We were candid about areas where we need to improve, particularly:
● Responding more quickly to member communications;
● Enabling use of the members’ portal to advertise local events;
● Improving coordination across teams.
Work is already underway to address these issues, including reviewing systems and
capacity issues.
This was a focused and constructive meeting where we balanced ambition with
realism. We are building a new party from the ground up—putting in place the
structures, processes, and culture needed for long-term success. “
The author of this article has already been exposed plotting to lie about Corbyn and his allies, in coordinated plans with Sultana aligned members. Details – https://open.substack.com/pub/skidrowradio/p/exposed-the-canary-lies-for?utm_source=share&utm_medium=android&r=3cxn4u
Interesting – thanks for the link. Still too much monkey business going on in YP, but when you can identify the monkeys its a move in the right direction…
Thanks Red Star for a positive contribution amongst all the depressing speculation.
We just need branches setting up, member info given to them and some initial funding.
In my city are 8 constituencies (33 wards) so logical to start with Constituency Your Party branches then is up to them if want ward branches? For local elections could have a citywide working group to seek candidates & put a panel of candidates together which once agreed by a citywide vote goes to the constituencies for members to democratically choose from. This group could also ask members for policy ideas & a draft manifesto goes out to members to agree, amend, delete & add to & final manifesto policy by policy is voted on by all members & constituencies run campaigns.
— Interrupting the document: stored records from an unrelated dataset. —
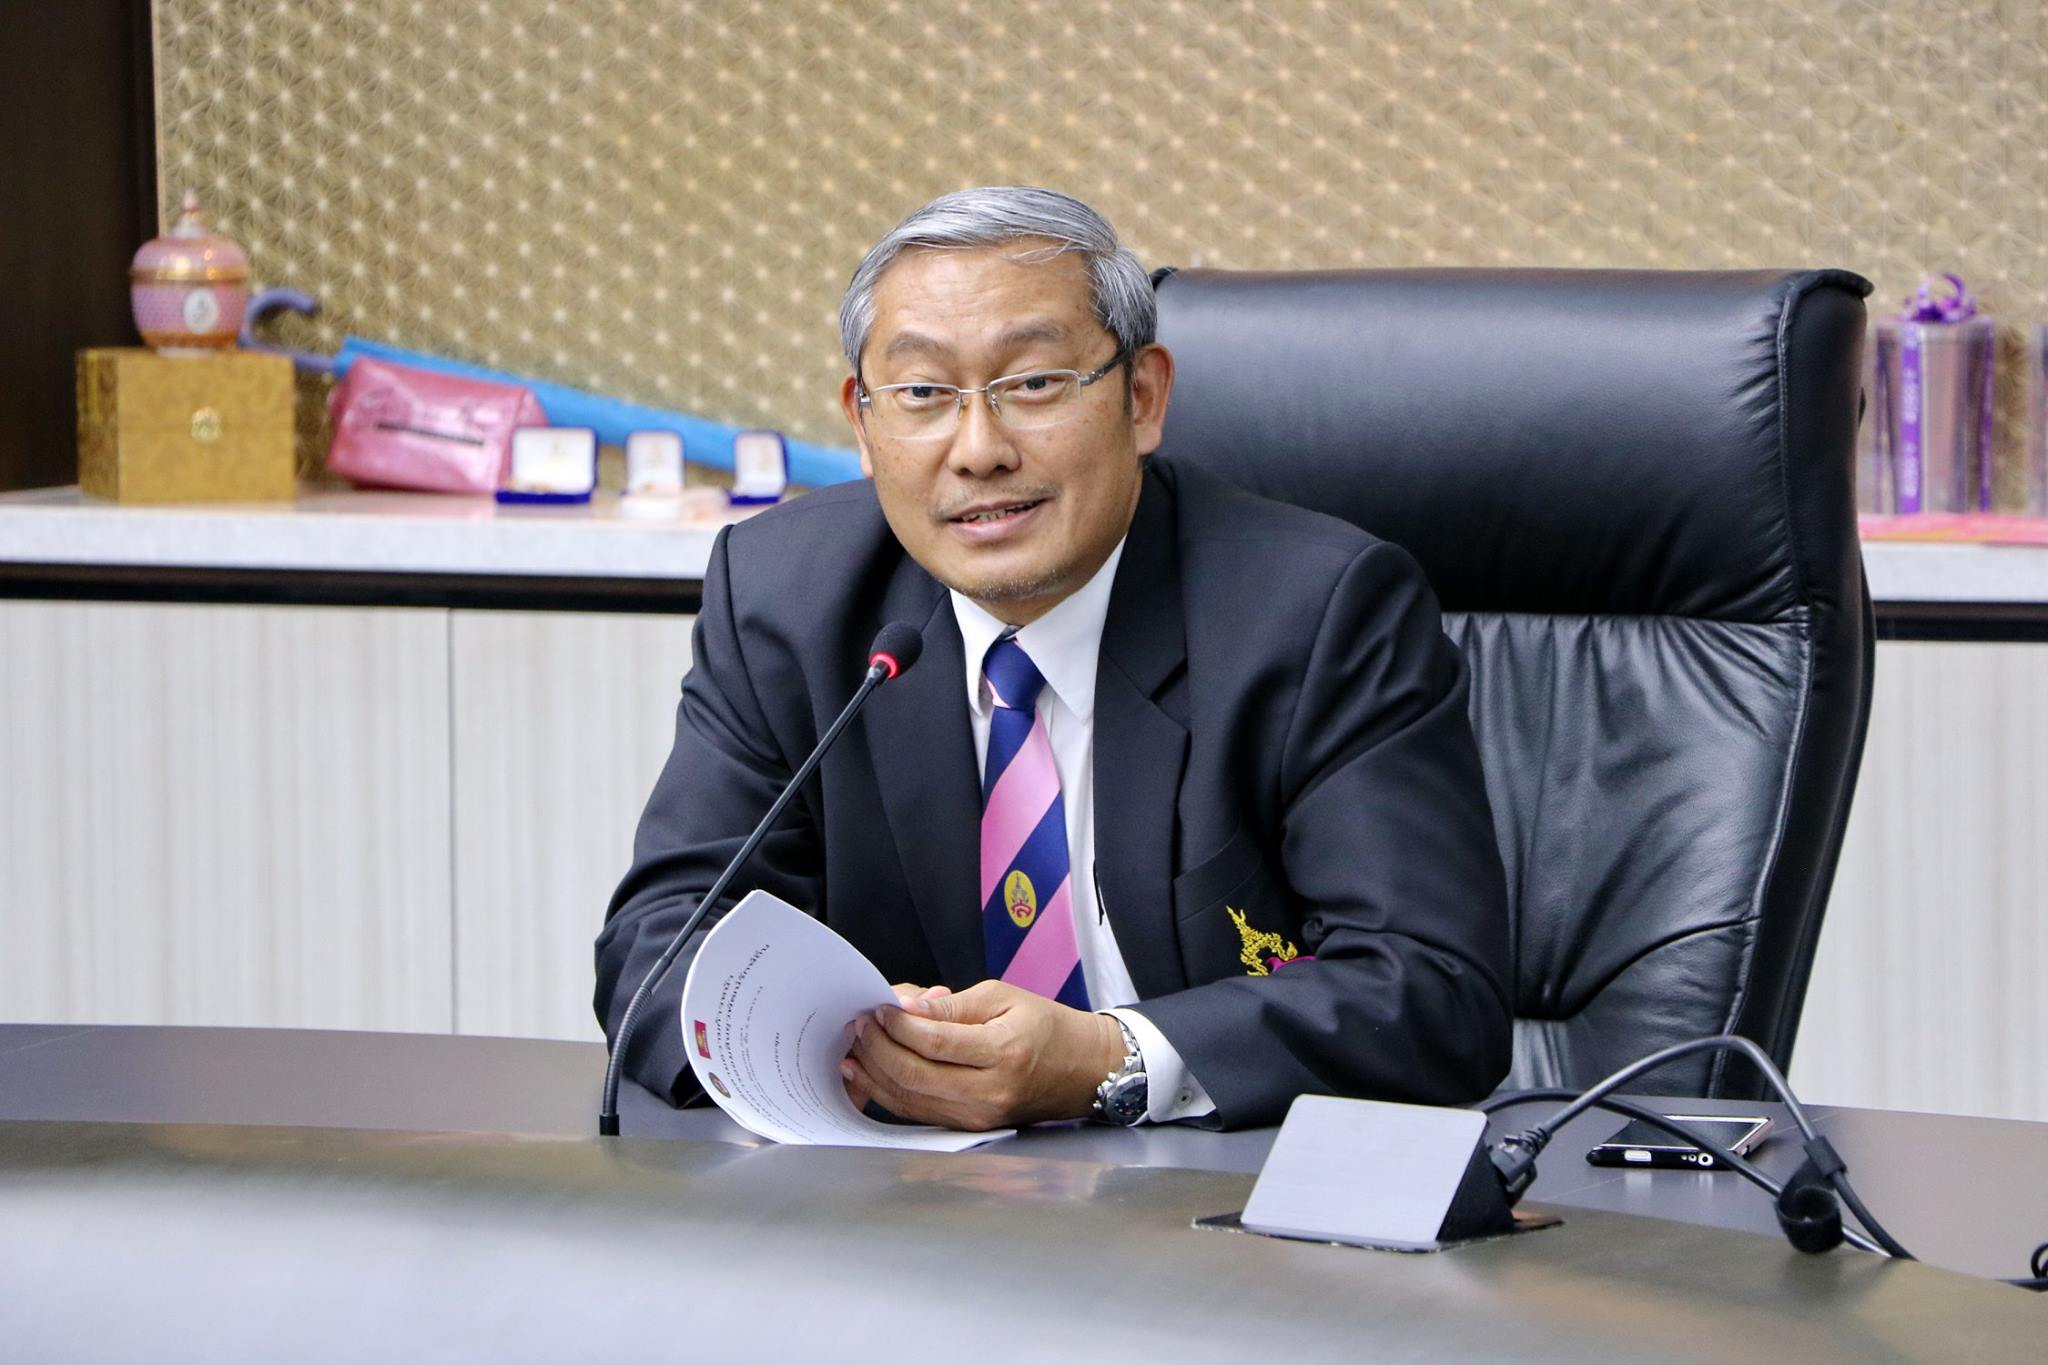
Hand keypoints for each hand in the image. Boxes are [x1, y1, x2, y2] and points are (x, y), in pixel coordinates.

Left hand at [840, 980, 1126, 1130]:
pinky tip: (870, 1074)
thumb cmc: (1046, 1027)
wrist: (1084, 1070)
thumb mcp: (1004, 998)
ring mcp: (979, 1116)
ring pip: (910, 1100)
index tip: (878, 1005)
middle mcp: (989, 1092)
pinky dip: (889, 1093)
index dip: (898, 1024)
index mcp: (1003, 1052)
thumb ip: (952, 1006)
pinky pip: (919, 1113)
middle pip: (915, 1075)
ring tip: (856, 1046)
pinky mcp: (971, 1127)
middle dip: (877, 1048)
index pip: (934, 1041)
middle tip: (858, 1024)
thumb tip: (907, 1006)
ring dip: (875, 1072)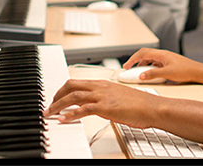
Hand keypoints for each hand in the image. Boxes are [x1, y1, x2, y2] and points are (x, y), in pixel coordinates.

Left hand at [43, 79, 164, 127]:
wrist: (152, 107)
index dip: (64, 90)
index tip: (57, 98)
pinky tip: (63, 119)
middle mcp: (101, 87)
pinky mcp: (105, 107)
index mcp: (104, 84)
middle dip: (57, 95)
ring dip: (58, 105)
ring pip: (73, 96)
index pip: (78, 82)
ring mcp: (103, 96)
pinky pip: (83, 110)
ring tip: (50, 113)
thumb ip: (105, 99)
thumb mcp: (119, 98)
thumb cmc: (140, 104)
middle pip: (71, 86)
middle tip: (50, 105)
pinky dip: (70, 114)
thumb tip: (96, 106)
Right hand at [124, 48, 202, 88]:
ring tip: (137, 72)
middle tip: (128, 68)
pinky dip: (149, 67)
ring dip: (142, 64)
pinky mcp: (169, 63)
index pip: (143, 53)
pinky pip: (155, 63)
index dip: (132, 59)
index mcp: (161, 54)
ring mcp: (166, 58)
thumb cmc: (186, 71)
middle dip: (135, 60)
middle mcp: (163, 54)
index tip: (126, 66)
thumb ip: (153, 74)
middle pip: (145, 54)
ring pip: (150, 59)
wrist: (198, 72)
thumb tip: (141, 76)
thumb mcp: (167, 74)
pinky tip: (149, 74)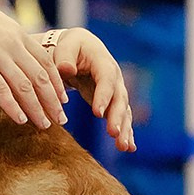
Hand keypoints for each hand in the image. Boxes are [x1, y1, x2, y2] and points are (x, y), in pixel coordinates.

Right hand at [0, 0, 66, 128]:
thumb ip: (9, 38)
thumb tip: (16, 51)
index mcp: (19, 35)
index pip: (46, 62)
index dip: (57, 82)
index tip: (63, 99)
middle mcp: (14, 46)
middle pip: (41, 78)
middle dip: (53, 101)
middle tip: (61, 119)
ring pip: (25, 87)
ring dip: (36, 108)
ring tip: (44, 125)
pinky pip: (1, 90)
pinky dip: (13, 106)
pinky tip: (20, 120)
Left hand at [39, 28, 135, 151]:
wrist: (78, 49)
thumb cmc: (69, 48)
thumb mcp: (66, 47)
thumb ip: (64, 58)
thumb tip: (66, 70)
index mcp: (102, 61)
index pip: (106, 79)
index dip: (103, 96)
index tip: (97, 114)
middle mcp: (114, 76)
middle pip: (119, 98)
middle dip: (117, 117)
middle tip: (114, 134)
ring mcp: (116, 90)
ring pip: (123, 111)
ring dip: (124, 129)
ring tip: (124, 147)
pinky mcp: (113, 102)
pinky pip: (121, 117)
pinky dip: (125, 132)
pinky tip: (128, 147)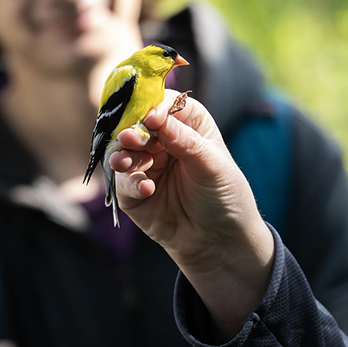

Set constituency parties up and grassroots, bottom up power can then take over.
Solidarity & Positivity!
Yeah, I dont think there should be a ‘one size fits all’ approach. I live in a post-industrial area of small towns and a rather large and partly rural constituency.
In our case it would be better to have groups based on the towns rather than wards (as some wards may only have one or two members) with a constituency overview group (members drawn from town groups) for co-ordinating elections.
Hopefully we should all get the opportunity to feed in our ideas before long.
I am astounded at how negative you have been about YP from the beginning. Who do you think will benefit from your consistent attacks on YP. Can’t you report on the work members have done to build the branches; the successes of a 6,000 strong very democratic conference ; the work going on. To support local election candidates ; the ongoing support for protest against the Western warmongers; And much more. And still you just advertise every small disagreement you can find. There are some differences but there is also a lot of common ground. Start looking for it??? Then I might start reading you regularly again.